Other fish species present in Buck Creek include rainbow trout, which inhabit the lower two miles of stream channel downstream of an old splash dam that prevents upstream migration. Also, Lizard Lakes in the upper end of the drainage supports a self sustaining stocked Yellowstone cutthroat trout population. b. Direct and Indirect Effects
The potential effects of the proposed timber sale are of two types: direct and indirect effects. The direct effects would be those effects, which would result in the direct mortality of fish or destruction of fish habitat, such as a fuel spill from logging equipment traveling to and from the harvest sites. Indirect effects would be effects resulting in changes to fish habitat as a result to changes in the aquatic environment such as the potential for altering the rate in which sediment or woody debris enters the stream channel.
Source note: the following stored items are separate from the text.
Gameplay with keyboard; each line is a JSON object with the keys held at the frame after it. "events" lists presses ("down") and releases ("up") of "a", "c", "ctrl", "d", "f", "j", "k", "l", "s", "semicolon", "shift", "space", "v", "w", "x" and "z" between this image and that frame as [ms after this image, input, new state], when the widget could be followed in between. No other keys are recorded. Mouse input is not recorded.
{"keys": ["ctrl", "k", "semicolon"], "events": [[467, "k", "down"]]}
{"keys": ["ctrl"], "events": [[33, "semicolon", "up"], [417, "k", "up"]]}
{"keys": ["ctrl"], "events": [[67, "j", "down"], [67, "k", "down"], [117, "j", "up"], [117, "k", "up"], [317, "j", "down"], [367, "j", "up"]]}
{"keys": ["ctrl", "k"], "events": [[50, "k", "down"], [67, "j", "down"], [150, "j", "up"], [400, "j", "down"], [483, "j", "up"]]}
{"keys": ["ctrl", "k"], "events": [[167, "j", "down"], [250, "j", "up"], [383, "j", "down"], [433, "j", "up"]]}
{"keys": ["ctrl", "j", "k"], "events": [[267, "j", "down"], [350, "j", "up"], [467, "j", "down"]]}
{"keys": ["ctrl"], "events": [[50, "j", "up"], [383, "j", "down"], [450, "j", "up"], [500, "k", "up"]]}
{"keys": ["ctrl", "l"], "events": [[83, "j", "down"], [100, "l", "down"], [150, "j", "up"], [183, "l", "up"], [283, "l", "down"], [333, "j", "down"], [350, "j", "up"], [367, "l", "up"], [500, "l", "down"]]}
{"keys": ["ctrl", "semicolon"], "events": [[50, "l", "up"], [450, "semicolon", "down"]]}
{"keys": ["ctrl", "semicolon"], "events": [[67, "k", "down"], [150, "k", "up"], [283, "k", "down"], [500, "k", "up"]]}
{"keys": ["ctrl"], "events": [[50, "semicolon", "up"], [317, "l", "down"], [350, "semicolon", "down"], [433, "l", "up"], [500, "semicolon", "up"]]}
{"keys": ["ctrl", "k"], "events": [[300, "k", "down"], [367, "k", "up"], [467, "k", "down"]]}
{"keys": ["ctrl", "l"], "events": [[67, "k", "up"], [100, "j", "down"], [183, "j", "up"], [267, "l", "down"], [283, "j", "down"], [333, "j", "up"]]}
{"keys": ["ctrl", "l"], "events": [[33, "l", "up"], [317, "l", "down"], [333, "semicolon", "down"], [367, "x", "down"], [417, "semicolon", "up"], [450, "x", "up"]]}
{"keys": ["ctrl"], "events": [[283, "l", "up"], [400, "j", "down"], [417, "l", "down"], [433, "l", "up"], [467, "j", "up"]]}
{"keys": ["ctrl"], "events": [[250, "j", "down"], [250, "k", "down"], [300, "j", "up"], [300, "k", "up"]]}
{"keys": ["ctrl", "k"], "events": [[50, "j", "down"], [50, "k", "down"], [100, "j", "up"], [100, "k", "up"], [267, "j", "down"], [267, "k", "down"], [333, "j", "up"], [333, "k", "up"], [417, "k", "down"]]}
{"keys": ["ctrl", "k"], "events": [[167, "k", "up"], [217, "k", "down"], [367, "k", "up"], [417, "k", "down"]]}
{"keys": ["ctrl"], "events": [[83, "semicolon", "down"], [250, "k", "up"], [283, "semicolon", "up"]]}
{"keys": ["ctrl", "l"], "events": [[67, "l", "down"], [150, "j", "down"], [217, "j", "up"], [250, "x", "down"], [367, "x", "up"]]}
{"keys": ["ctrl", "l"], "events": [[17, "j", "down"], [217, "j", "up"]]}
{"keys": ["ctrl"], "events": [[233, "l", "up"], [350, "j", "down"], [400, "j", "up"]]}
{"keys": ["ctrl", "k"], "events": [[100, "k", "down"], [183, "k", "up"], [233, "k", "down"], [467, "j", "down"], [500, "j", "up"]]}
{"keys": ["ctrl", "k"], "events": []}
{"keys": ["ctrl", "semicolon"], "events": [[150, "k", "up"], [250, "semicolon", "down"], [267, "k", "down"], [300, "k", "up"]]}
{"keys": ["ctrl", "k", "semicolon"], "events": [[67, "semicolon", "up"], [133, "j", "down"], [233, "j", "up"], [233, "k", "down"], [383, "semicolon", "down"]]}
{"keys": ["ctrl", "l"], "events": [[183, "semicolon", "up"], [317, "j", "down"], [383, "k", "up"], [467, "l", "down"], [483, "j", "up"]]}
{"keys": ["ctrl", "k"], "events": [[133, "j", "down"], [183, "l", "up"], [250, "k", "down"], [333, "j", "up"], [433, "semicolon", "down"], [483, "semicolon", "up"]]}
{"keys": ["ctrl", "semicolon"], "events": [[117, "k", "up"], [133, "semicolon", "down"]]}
As this proposal contains no riparian timber harvest those habitat attributes related to riparian vegetation need not be analyzed such as; large woody debris recruitment to stream channels, alteration of water temperatures through reduced shading, and changes in streambank stability from near channel activities.
Sediment delivery rates to fish bearing streams and the increased risk of a fuel spill in the Gallatin River associated with log hauling intensities was used to determine the potential effects to fisheries. The potential of additional sediment delivery to salmonid spawning and rearing areas is the primary issue of concern relative to effects on fish habitat from this proposal and will be used to make comparisons between the alternatives. Elevated levels of fine sediment (material < 6.3 mm in diameter) have been shown to affect salmonid habitat used for spawning, rearing and overwintering (Chapman and McLeod, 1987). Pollution intolerant macroinvertebrate abundance, survival of embryos to emergence, pool volume, and quantity of overwintering habitat for salmonids are correlated with the level of fine sediment in streams (Chapman and
McLeod, 1987).
2
No
Harvest
No Road
Rehab
2A
No
Harvest includes
Road
Rehab
Existing and potential sediment yields including reductions from road rehabilitation were calculated by the
Gallatin National Forest hydrologist (Story 1999) for all alternatives using a modification of the R1/R4 sediment model (Cline et al. 1981). The effects of additional delivery of fine sediment on fish habitat quality will be dependent on precipitation, streamflow, how quickly exposed soil is stabilized, and how the sediment is delivered to and routed within the stream during harvest activities. The effects of additional sediment delivery from harvest activities on fish spawning and rearing habitat was estimated for all alternatives using a modification of the Fish/Sed model which estimates the change in substrate composition that results from changes in sediment delivery rates (Stowell et al. 1983). This modification more accurately reflects sediment routing relationships of geologies found on the GNF. The coefficient of 0.24 best reflects this relationship from an annual perspective.
**Table III-2 shows the estimated increase in annual percentage over natural sediment delivered to streams within the analysis area from the Taylor Fork timber sale (Timber harvest and Road Construction theoretically implemented in 1999), and the resulting estimated incremental change in the percentage of fine sediments deposited in spawning substrates from the existing condition. Adjustments to delivery rates due to scheduled road obliteration of roads used in this proposal starting in 1999 were included in water resource effects analysis (Issue 3). The estimated values of fine sediment deposition reflect no recovery from in channel routing of sediment, and as no functional relationship exist for reduced delivery, a negative (-) is used to denote this condition.
Table III-2 values obtained from the sediment delivery and routing models should not be interpreted as absolute due to the models inability to predict all aspects of natural variation associated with sediment delivery and routing. Therefore, quantitative estimates should only be used to make generalized observations about the magnitude of effects and relative comparisons between the proposed alternatives and existing condition represented by delivery rates in 1998.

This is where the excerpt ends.